って所だろうか。ふと、教室の外で3人組の二人がこっちを見てる。
監視してる様に。しかし入ってくる気配はない。
取引的には、こちらが優勢。向こうの出方をゆっくり待とう。
その時一人が戻ってきた。3人はこちらを見て、薄ら笑いをして去って行った。 まるで勝ち誇った様な顔だった。 何か計略があるのだろう。直感がそう告げる。
俺は架空の人物。怖いものは何もない。
罠だろうが何だろうが力でねじ伏せるだけの力は持っているつもりだ。
楽しみだ。
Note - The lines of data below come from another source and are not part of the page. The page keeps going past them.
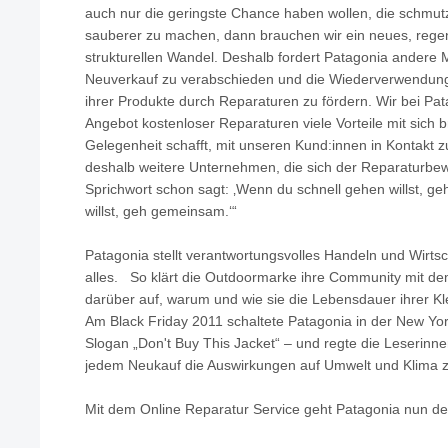
auch nur die geringste Chance haben wollen, die schmutz
sauberer zu machen, dann brauchen wir ein neues, regen
strukturellen Wandel. Deshalb fordert Patagonia andere 
Neuverkauf zu verabschieden und die Wiederverwendung
ihrer Produkte durch Reparaturen zu fördern. Wir bei Pa
Angebot kostenloser Reparaturen viele Vorteile mit sich br
Gelegenheit schafft, mit unseren Kund:innen in Kontakt z
deshalb weitere Unternehmen, die sich der Reparaturbe
Sprichwort schon sagt: ‚Wenn du schnell gehen willst, ge
willst, geh gemeinsam.‘“
Patagonia stellt verantwortungsvolles Handeln und Wirtsc
alles. So klärt die Outdoormarke ihre Community mit 
darüber auf, warum und wie sie die Lebensdauer ihrer K
Am Black Friday 2011 schaltete Patagonia in der New Yo
Slogan „Don't Buy This Jacket“ – und regte die Leserinn
jedem Neukauf die Auswirkungen auf Umwelt und Klima 
Mit dem Online Reparatur Service geht Patagonia nun den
仕掛けてくるならいつでもどうぞ。ってな感じだ。
ふと、辺りを見渡す。本間をやはり避けてる様に思える。
孤立してる。本間は心の強い優しい子だと思う。本間と一緒に居るせいか、
転校してきた俺に話掛ける奇特な奴は居ない。
男子生徒もいるが・・・
アキバに萌えキャラ絵のプリントうちわを持ってそうな奴ばかり。
おまけに影が薄い。
そして、3時限目を告げるチャイムがなる。
気合い入れたものの、何も起こらなかった事に胸をなで下ろす。
何か行動を起こすなら、昼休みだろう。しかし、油断はしない。
気を緩めず3時限目の終わりを迎える チャイムがなる。